The company's revenue also exceeded forecasts, reaching $603.5 million against a predicted $601.17 million. Following the announcement, UniFirst's stock price climbed by 6.8%.

The company's third-quarter results showed a significant improvement compared to the same period last year, with consolidated revenues increasing by 4.6%. UniFirst's operating income saw a substantial rise of 45.1%, and net income grew by an impressive 56.8% to $38.1 million from $24.3 million YoY. This growth was driven by solid performance in the Core Laundry Operations segment, which experienced a 5.3% increase in revenues to $528.5 million.
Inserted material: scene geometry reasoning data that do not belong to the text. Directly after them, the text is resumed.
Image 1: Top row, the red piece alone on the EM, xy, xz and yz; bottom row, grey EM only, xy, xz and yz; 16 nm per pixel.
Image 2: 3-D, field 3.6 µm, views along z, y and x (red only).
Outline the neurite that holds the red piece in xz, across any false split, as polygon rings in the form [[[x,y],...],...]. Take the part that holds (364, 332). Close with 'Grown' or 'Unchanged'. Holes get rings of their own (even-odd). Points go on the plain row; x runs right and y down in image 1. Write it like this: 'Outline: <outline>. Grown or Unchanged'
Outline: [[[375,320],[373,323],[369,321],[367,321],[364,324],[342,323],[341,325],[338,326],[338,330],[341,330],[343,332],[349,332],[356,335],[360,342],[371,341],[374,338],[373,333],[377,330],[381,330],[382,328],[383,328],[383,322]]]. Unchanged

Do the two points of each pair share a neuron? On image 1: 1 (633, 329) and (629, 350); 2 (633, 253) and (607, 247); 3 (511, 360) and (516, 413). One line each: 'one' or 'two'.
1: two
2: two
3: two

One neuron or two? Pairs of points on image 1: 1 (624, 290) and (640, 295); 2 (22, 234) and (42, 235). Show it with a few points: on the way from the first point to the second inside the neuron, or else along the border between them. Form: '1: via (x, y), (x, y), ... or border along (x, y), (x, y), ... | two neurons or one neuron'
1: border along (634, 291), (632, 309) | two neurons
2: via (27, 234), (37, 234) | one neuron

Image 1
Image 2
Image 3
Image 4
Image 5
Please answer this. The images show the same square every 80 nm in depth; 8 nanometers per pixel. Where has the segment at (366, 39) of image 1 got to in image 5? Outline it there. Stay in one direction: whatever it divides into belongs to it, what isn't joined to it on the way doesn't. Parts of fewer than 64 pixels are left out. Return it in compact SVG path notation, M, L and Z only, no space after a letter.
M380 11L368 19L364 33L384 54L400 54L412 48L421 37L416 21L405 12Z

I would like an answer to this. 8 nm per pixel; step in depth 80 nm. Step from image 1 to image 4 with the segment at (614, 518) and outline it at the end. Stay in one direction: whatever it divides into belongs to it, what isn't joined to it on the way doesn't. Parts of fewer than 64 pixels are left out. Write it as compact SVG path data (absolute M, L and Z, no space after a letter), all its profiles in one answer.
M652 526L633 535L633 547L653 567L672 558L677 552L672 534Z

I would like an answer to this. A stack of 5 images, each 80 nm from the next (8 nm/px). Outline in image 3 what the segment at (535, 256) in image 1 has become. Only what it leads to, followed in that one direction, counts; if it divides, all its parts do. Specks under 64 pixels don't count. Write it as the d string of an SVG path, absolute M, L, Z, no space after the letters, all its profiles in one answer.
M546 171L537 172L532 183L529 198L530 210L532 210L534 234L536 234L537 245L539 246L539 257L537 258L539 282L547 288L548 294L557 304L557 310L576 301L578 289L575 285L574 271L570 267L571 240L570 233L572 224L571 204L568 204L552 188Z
However, the Specialty Garments segment faced a slight downturn, with revenues decreasing by 3.7%.

UniFirst's President and CEO, Steven Sintros, expressed satisfaction with the results, attributing the success to the company's dedicated team and their commitment to providing top-notch service. "We are pleased with the results for our third quarter, which delivered solid growth in revenues, EBITDA, and cash flows from operating activities," Sintros stated.

Looking ahead, UniFirst provided guidance for the fiscal year 2024, projecting EPS to be between $7.17 and $7.49. This forecast places the midpoint slightly below the analyst consensus of $7.45. The company also anticipates revenues to range from $2.415 billion to $2.425 billion, aligning closely with the consensus estimate of $2.42 billion.

UniFirst's strong financial health is further underscored by its cash position, with cash, cash equivalents, and short-term investments totaling $125.4 million and no long-term debt outstanding as of May 25, 2024.